# Extending a Gheenoe Classic to 18'



## RustyReel3755 (Jun 1, 2009)

Nice boat. I certainly would not cut it in half. If you want to try it, buy a beater that is going to need some work anyway and go at it. Better yet, supposed to be an 18 footer coming from Gheenoe in the near future, sell you current boat and buy one of those.


----------



## B.Lee (Apr 29, 2008)

I think they have an 18' Gheenoe in the works from the factory, but that's another subject.

I would love to see it, and would probably try it if I had two hulls and some more free time.  I like the way you are thinking!  

I don't know that splicing in a section from another hull would be best though, since there are no straight sections of a Gheenoe hull.  you might be better off fabricating your own extension section to fair into the existing hull shape.  It wouldn't be too hard with some 1/4" ply or luan.

The hardest part would be cutting that good-looking rig in half!


----------



## Brett (Jul 16, 2008)

I tend to lean to the extreme.
What you propose sounds like an extremely interesting project.
Set up a construction base.
measure and cut exterior braces for the existing hull
18 inches on center, reference marks on hull.
Cut hull, pull apart, brace hull using braces at reference points.
1x1 stringers attached fore to aft along all hull lines to carry hull lines.
Sand tapers to existing cut edges
Fabricate fiberglass panels to fit missing areas
glass overlaps
Fair and paint.

You do it, I'll watch and make wizeazz comments!


----------



## TomFL (Oct 2, 2007)

Well, I like your idea but have to say I don't know I'd turn your perfect looking baby into a Frankenhull. 

I think the obvious differences besides draft would be that it'd ride smoother in a sea as it's got more length.
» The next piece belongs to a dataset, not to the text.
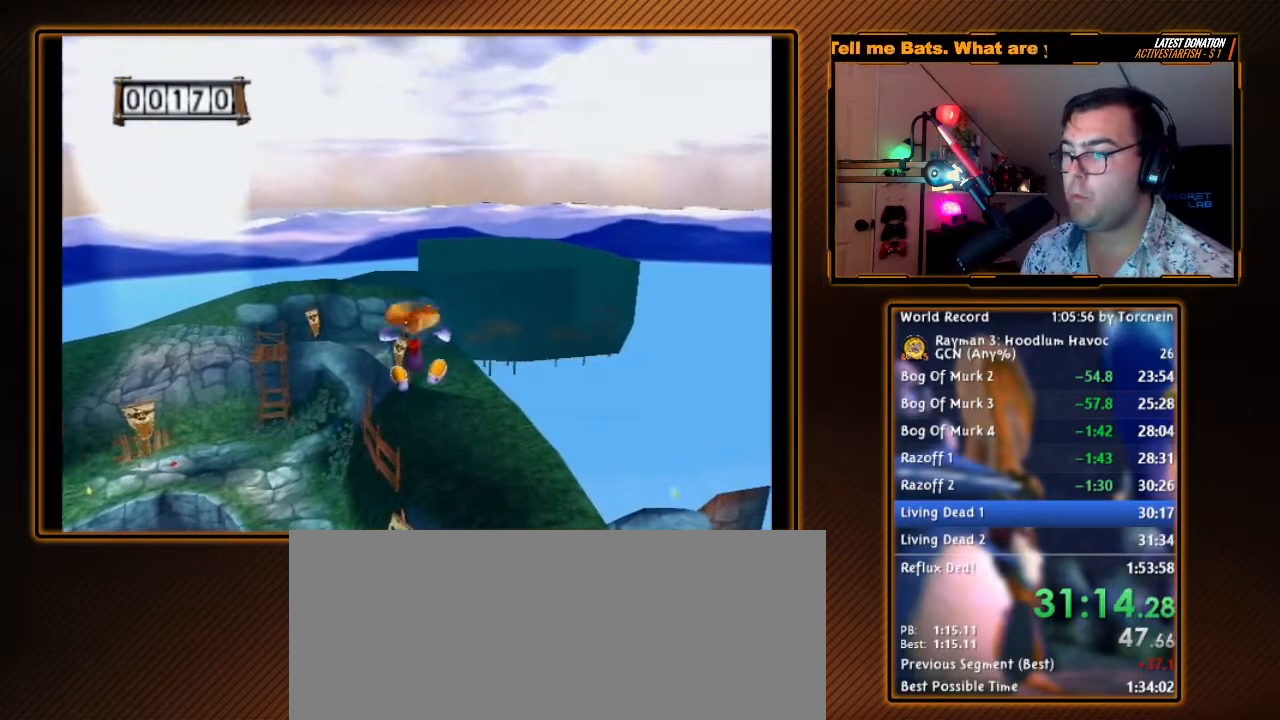
{"dt_ms": 500, "buttons": ["A"], "left_stick": "up", "right_stick": "center", "events": []}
And it'd give you a ton more room and options as to where to put the batteries, etc. 

While you're at the "length" thing, why don't you add some "width"?? Really since you're gutting it, why not?!

-T


----------



## noeettica (Sep 23, 2007)

Call Pugar He can build anything you want ! How about a "stretch" LT 

I think it would only cost about $3000.00 more ...

Dave


----------



## choppercity47 (Jul 30, 2007)

buy the 18'er from CG


----------



## Guest (Jan 12, 2010)

> I think they have an 18' Gheenoe in the works from the factory, but that's another subject.
> 
> I would love to see it, and would probably try it if I had two hulls and some more free time.  I like the way you are thinking!
> 
> ...



Me! Knowing really next to nothing knew you "wood boat" guys would give me an answer like that. ;D

I like the set-up of my boat, but wish that maybe it was a few feet longer even though I have no idea if there would be any positives. 18' long with waterline bean at the chine of like 34" would put it somewhere into the Panga design thought I think.


----------



## HighSide25 (May 15, 2007)

not that beauty. please dont


----------



## Guest (Jan 12, 2010)

> buy the 18'er from CG



The problem with that is the beam is getting wider as the length is getting longer.


----------



## Guest (Jan 12, 2010)

> Well, I like your idea but have to say I don't know I'd turn your perfect looking baby into a Frankenhull.
> 
> I think the obvious differences besides draft would be that it'd ride smoother in a sea as it's got more length. And it'd give you a ton more room and options as to where to put the batteries, etc.
> 
> ...


Yes, it may look nice and it's worked-out much better then imagined since April with very few issues, but I did build this with ZERO knowledge of resin, fiberglass etc.....except for the tons of answers I got here. One day it might just start to dissolve, but I can always move the goodies to another hull.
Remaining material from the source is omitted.